Clinical Significance
Children presenting with acute-onset of OCD symptoms or restricted eating should be carefully evaluated for PANS, as they often have medical comorbidities and severe psychosocial impairment. Steps should be taken to evaluate for underlying infections and inflammatory illnesses per guidelines established by the 2013 PANS Consensus Conference (Chang et al. 2015). Caregivers may seek evaluation of PANS and/or PANDAS, but not all of these cases will meet the full PANS and PANDAS criteria requiring that symptoms develop and reach maximum intensity over a 24–36 hour period. Primary care and psychiatric professionals may be helped by knowing that some children with subacute or insidious onset of neuropsychiatric symptoms resemble those with bona fide PANDAS and PANS in many ways.

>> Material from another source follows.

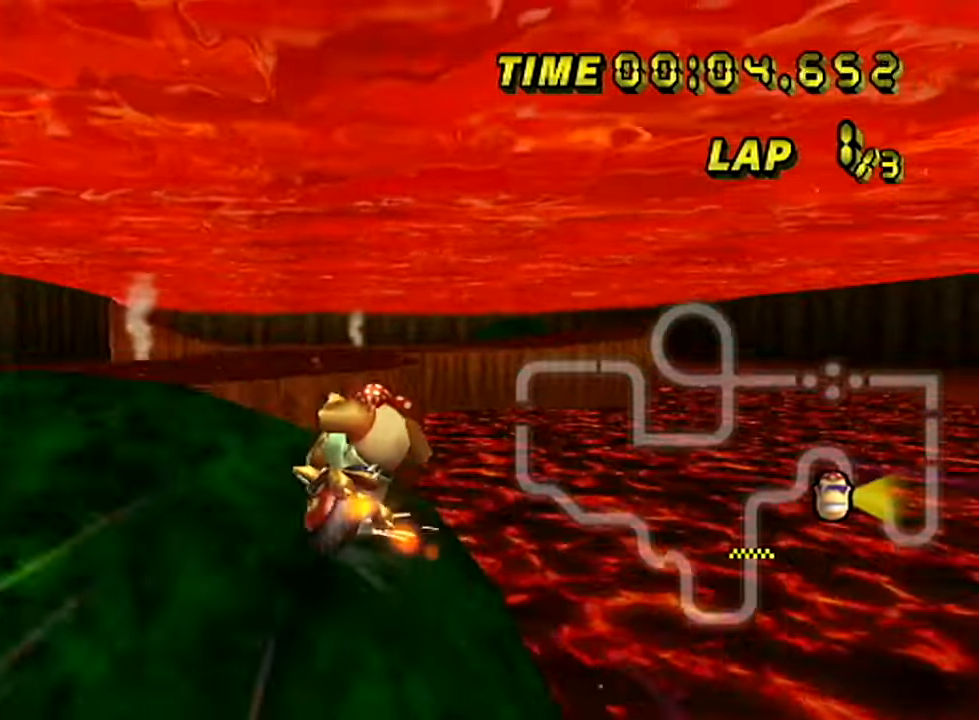
{"buttons": ["A", "R1"], "left_stick": "up-left", "events": [[317, "left_stick", "up"], [484, "left_stick", "up-left"]]}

If clinicians suspect a PANDAS or PANS-like illness, evaluation of infections, especially GAS, and inflammatory diseases may result in diagnostic insights that otherwise would not occur when encountering severe psychiatric symptoms.
Disclosures
Dr. Chang is an unpaid consultant for Bristol–Myers Squibb, GlaxoSmithKline (GSK), and Lilly. He is on the Data and Safety Monitoring Board for Sunovion. In the past 2 years, he has received research support from GSK and Merck. The other authors have nothing to disclose.